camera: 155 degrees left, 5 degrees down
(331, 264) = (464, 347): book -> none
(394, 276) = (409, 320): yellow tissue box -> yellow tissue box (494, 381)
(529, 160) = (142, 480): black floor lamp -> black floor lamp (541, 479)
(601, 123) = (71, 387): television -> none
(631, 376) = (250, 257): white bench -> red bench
_ _ _ _ _
WHAT THE TASK ASKS: Reproduce every record exactly, line by line.

EXERCISE RESULT:
camera: 155 degrees left, 5 degrees down
(331, 264) = (464, 347): book -> none
(394, 276) = (409, 320): yellow tissue box -> yellow tissue box (494, 381)
(529, 160) = (142, 480): black floor lamp -> black floor lamp (541, 479)
(601, 123) = (71, 387): television -> none
(631, 376) = (250, 257): white bench -> red bench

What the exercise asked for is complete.